No dia 9 de novembro de 1889, a Corte brasileira se reuniu para um histórico regabofe na Ilha Fiscal. Ao chegar, Dom Pedro II levou um escorregão e quase foi ao chão. Bem-humorado, cunhou uma frase que demonstrava, claramente, o quanto ele estava mal informado sobre a situação política do País: “O imperador quase caiu, mas a Monarquia continua firme!”

O Baile da Ilha Fiscal foi uma farra memorável. Para alimentar e embriagar a nobreza, os cortesãos e os demais comensais,  consumiram-se  800 kg de camarão, 1.300 frangos, 500 perus, 64 faisões, 1.200 latas de aspargos, 20.000 sanduíches, 14.000 sorvetes, 2.900 pratos de doces, 10.000 litros de cerveja, 304 caixas de vinhos, champagne e bebidas diversas.

Seis dias depois, Dom Pedro e toda a Corte foram depostos pela Proclamação da República. A monarquia, como a história mostrou, não estava  “firme” como o ex-monarca quis fazer crer na antevéspera de ser golpeado.

Entre a esbórnia da Ilha Fiscal e a de Sérgio Cabral em Paris  passaram-se exatos cem anos. Mas esse século inteiro não foi suficiente para que as autoridades do Rio aprendessem que farras memoráveis são, quase sempre, prenúncio de mau-agouro.

Cabral tem antecedentes em seu próprio governo. Quando chuvas torreciais do reveillon de 2010 derreteram os morros da Ilha Grande e  Angra dos Reis, o governador estava desaparecido. Ficou ausente por mais de 30 horas enquanto a população agonizava sob a lama. Até hoje, não se sabe ao certo onde Sérgio Cabral esteve enquanto o vice-governador Pezão tentava preencher a lacuna, que não passou despercebida.

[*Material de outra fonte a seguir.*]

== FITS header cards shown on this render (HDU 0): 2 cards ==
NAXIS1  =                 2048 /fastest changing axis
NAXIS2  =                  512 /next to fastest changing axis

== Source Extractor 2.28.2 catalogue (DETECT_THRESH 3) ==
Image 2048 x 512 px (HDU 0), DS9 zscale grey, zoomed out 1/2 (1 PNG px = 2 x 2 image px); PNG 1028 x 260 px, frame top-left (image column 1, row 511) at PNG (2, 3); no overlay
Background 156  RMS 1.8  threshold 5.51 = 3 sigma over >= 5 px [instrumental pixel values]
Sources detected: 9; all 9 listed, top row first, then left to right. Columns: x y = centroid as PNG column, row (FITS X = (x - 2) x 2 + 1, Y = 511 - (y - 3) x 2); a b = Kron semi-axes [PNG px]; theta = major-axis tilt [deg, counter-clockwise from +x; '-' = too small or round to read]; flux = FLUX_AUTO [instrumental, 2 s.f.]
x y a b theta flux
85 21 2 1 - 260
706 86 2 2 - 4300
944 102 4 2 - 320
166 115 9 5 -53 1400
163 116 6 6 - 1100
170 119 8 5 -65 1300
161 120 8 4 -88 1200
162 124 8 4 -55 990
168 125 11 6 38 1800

O escândalo que as fotos divulgadas por Garotinho evidenciam, uma espécie Fête de l’île Fiscal de Sérgio Cabral, não consta da agenda do governador. No dia em que foi fotografado ao lado de Fernando Cavendish no show do U2 em Paris, Sérgio Cabral estava, ao menos oficialmente, no Rio de Janeiro. Como estava no derretimento das encostas da Serra do Mar.

O site do Diário Oficial do Rio de Janeiro é uma espécie de conspiração eletrônica contra a transparência. Ali só é possível consultar as últimas 30 edições. Quem quiser acessar o passado precisa comparecer pessoalmente ao Arquivo Público do estado —  em plena era da Sociedade da Informação.

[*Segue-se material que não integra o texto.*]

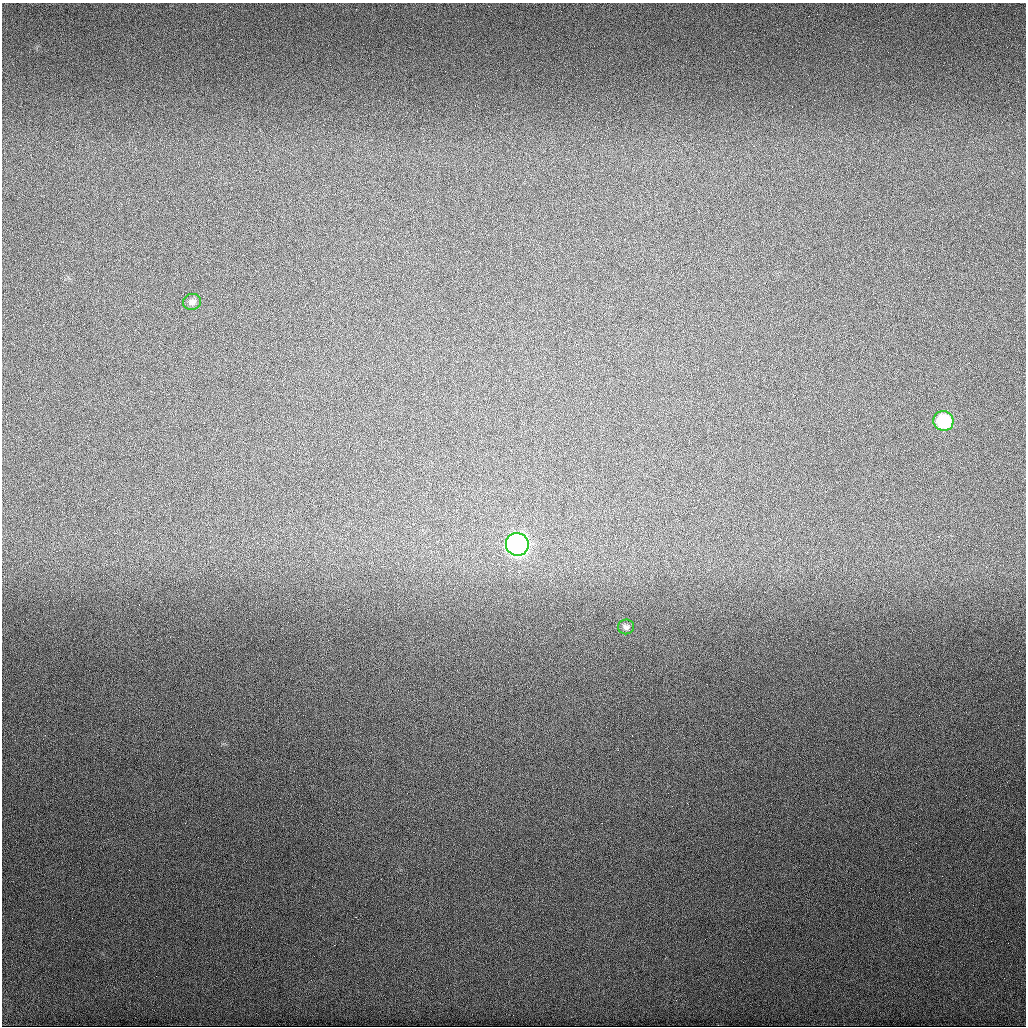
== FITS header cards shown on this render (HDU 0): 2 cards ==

Apesar disso, não é difícil constatar que Cabral desaparece do noticiário de sua própria assessoria de imprensa em 10 de julho de 2009, a sexta-feira que antecedeu o malsinado show. Naquele dia, o governador visitou duas cidades da Baixada. Expôs-se em compromissos oficiais de caráter público. E mergulhou na ubiquidade de sua misteriosa agenda interna por toda a semana seguinte.

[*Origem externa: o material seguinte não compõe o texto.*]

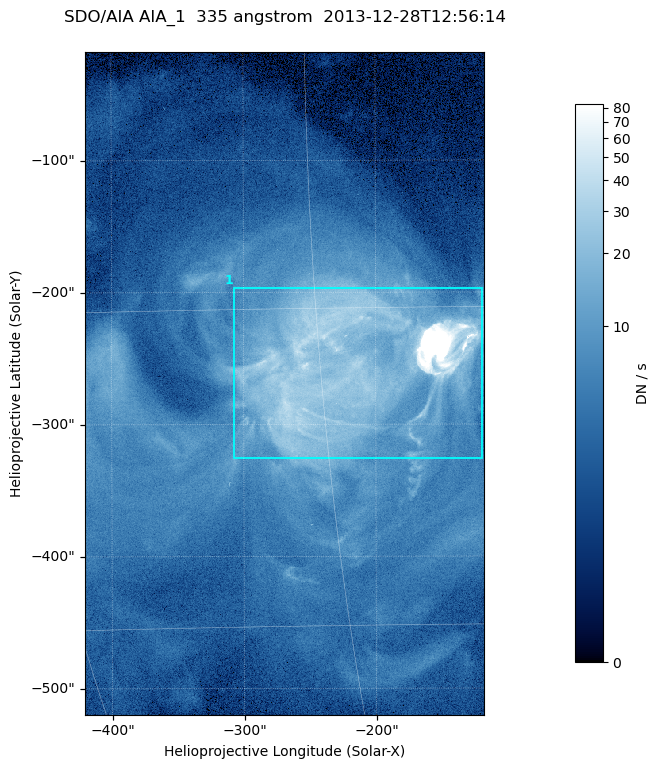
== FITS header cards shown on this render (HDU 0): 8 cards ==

Não é possível saber se solicitou ou não autorização à Assembléia Legislativa para se ausentar do País naquele momento.  As notícias publicadas no site do Governo do Estado do Rio dão conta de pelo menos um compromisso ao qual um governador não faltaria — se estivesse presente na cidade e bem de saúde. Foi a comemoração do centenário do Teatro Municipal, um grande evento cultural que reuniu nomes importantes na Cinelândia na noitede 14 de julho de 2009.

Milhares de pessoas se aglomeraram para ver o Maestro Roberto Minczuk regendo a orquestra do próprio teatro, ouvir  o tenor argentino Marcelo Alvarez e a soprano sul-coreana Sumi Jo, e apreciar a coreografia de  Ana Botafogo e Francisco Timbó para um trecho de Floresta Amazônica, de Heitor Villa-Lobos.

Naquela noite Cabral estava em Paris, bem longe do centro do Rio de Janeiro, jantando em companhia dos amigos do guardanapo, numa farra memorável. Quem o representava junto à plebe reunida defronte ao Municipal? O inexpugnável Pezão que, nas ausências inexplicadas do titular, vai tocando a administração do Rio.

Demorou três anos para que a festa da turma de Cabral criasse a indignação que o Baile da Ilha Fiscal criou em seis dias.

A República não caiu — o que caiu foi o queixo do eleitor com o comportamento fanfarrão de seu governador.

Pedro II não teve tempo de explicar seu regabofe. Sérgio Cabral tem de sobra. Entre uma e outra ida a Paris, talvez lhe seja conveniente fazer uma escala em Brasília para explicar com que dinheiro sustenta suas viagens, quem paga as contas e que tipo de assunto é tratado durante as farras internacionais.

A menos que pense que está firme demais, assim como um dia pensou nosso último imperador.